Une annulation orchestrée par l’armée avec le conseil et le soutien inconditionnel de Paris et autres capitales européennes pour qui la victoire du FIS qui se profilait alors, était vu comme un danger pour la démocratie. S’en suivirent dix longues années où près de 200 000 algériens furent massacrés. Et les avancées politiques acquises entre 1988 et 1991 sont aujourd’hui ruinées. La population de Gaza paie elle aussi aujourd’hui sa décision d’élire le Hamas en 2006. Ce choix, que la “communauté internationale” n’a, malgré la validité des élections, jamais accepté, les force aujourd’hui à vivre dans une cage à ciel ouvert où (sur)vivre au quotidien aux coups de buttoir de l’armée israélienne devient un exploit. En Iran, le pouvoir en place est ostracisé pour avoir l’outrecuidance de s’opposer aux leçons et ordres du gendarme américain et ses alliés. Mais il est vrai là aussi, que le régime du Shah était bien plus fréquentable et respectable…

L’avenir nous dira si les occidentaux souhaitent sincèrement et enfin qu’un Etat démocratique arabe voit le jour, quelque soit le choix du peuple.
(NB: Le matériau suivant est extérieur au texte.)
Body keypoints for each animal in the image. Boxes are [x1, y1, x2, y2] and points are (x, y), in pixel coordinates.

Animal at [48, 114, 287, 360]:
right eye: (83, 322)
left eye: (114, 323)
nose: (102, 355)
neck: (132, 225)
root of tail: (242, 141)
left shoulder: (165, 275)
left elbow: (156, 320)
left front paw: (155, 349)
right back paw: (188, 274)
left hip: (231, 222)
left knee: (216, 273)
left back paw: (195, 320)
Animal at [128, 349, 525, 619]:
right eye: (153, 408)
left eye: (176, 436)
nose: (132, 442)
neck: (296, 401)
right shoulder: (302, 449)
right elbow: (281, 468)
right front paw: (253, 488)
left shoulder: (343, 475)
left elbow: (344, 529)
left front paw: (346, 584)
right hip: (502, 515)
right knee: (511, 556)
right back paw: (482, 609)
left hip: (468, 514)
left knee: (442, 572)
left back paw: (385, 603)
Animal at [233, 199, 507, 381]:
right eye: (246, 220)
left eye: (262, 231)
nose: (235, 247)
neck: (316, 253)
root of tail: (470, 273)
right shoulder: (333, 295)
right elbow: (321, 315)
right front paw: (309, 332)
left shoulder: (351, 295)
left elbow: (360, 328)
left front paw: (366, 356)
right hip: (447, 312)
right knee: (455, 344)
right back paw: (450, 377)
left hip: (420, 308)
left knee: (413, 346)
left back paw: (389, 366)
Ou bien préfèreront-ils se contenter encore et toujours en Tunisie d’un nouveau régime autoritaire pervers et corrompu, à l’algérienne, en lieu et place de la dictature de Ben Ali.

Pour ce qui est des voisins algériens et marocains, ainsi que des autres Etats arabes, il est indéniable que ce dernier épisode provenant de la rue devra et sera sérieusement médité. Mais les mauvaises habitudes ont malheureusement la vie dure. Car malgré les mouvements spontanés des populations arabes qui suivent celui de Tunisie, il faudra certainement encore beaucoup de temps avant de voir des résultats tangibles. Le royaume du Maroc et l’Algérie voisins, malgré de grosses similarités avec la Tunisie, gardent leur propres spécificités politiques. Il est peu probable que Mohamed-VI cesse d’aussitôt sa politique de la peur conduite d’une main de fer dans un gant de velours. Et les généraux à Alger ne sont surement pas plus enclins à ouvrir l’arène politique, et par là même, remettre en cause leurs privilèges économiques aussi facilement.
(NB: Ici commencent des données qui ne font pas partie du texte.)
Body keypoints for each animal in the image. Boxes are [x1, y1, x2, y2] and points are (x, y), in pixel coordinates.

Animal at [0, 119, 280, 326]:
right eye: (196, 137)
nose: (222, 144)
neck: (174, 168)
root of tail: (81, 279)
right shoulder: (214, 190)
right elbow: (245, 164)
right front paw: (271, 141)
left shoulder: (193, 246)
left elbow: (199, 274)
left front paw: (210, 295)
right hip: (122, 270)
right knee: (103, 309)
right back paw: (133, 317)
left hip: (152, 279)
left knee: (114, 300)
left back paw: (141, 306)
Pour l’heure, le peuple tunisien, tout en savourant cette victoire historique, doit rester vigilant et ne pas se laisser influencer et manipuler par de belles paroles et promesses, ainsi que les discours alarmistes provenant en particulier de l’extérieur. Leur destin leur appartient. Les donneurs de leçons de tous bords européens et autres ne sont nullement responsables du vent de liberté qui souffle chez eux aujourd’hui. Le peuple tunisien ne doit laisser personne lui voler et s’accaparer le mérite de son action.

Abdelkader Abderrahmane, analyste spécialiste de l’Afrique du Nord.